* **REQUIREMENT**: Only the lines from the one containing "nose: (273, 260)" through the one containing "right elbow: (157, 539)" should be printed, exactly as they appear below, with both ends included.

* **PROVIDED MATERIAL**:
··········

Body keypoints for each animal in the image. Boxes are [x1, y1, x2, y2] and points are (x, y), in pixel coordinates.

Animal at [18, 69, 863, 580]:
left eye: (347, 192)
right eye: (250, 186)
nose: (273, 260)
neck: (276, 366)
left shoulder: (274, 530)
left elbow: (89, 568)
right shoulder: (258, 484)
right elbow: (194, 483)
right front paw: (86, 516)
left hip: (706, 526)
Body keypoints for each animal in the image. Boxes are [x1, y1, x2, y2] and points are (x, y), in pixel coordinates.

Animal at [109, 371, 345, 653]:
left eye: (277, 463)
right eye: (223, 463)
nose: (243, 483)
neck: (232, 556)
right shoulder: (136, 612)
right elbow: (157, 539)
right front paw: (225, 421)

··········

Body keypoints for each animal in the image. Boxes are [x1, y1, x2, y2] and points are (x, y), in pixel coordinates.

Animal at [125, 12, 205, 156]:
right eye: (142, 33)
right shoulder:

··········

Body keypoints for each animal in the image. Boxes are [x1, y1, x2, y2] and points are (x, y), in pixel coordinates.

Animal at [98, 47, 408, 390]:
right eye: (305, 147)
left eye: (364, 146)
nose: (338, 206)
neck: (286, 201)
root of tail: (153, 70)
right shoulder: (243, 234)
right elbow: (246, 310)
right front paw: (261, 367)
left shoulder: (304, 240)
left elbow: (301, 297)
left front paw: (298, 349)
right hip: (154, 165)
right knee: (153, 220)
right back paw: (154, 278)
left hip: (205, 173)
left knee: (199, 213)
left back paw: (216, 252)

··········

* **SOLUTION FOR THIS PROBLEM**:
nose: (273, 260)
neck: (276, 366)
left shoulder: (274, 530)
left elbow: (89, 568)
right shoulder: (258, 484)
right elbow: (194, 483)
right front paw: (86, 516)
left hip: (706, 526)
Body keypoints for each animal in the image. Boxes are [x1, y1, x2, y2] and points are (x, y), in pixel coordinates.

Animal at [109, 371, 345, 653]:
left eye: (277, 463)
right eye: (223, 463)
nose: (243, 483)
neck: (232, 556)
right shoulder: (136, 612)
right elbow: (157, 539)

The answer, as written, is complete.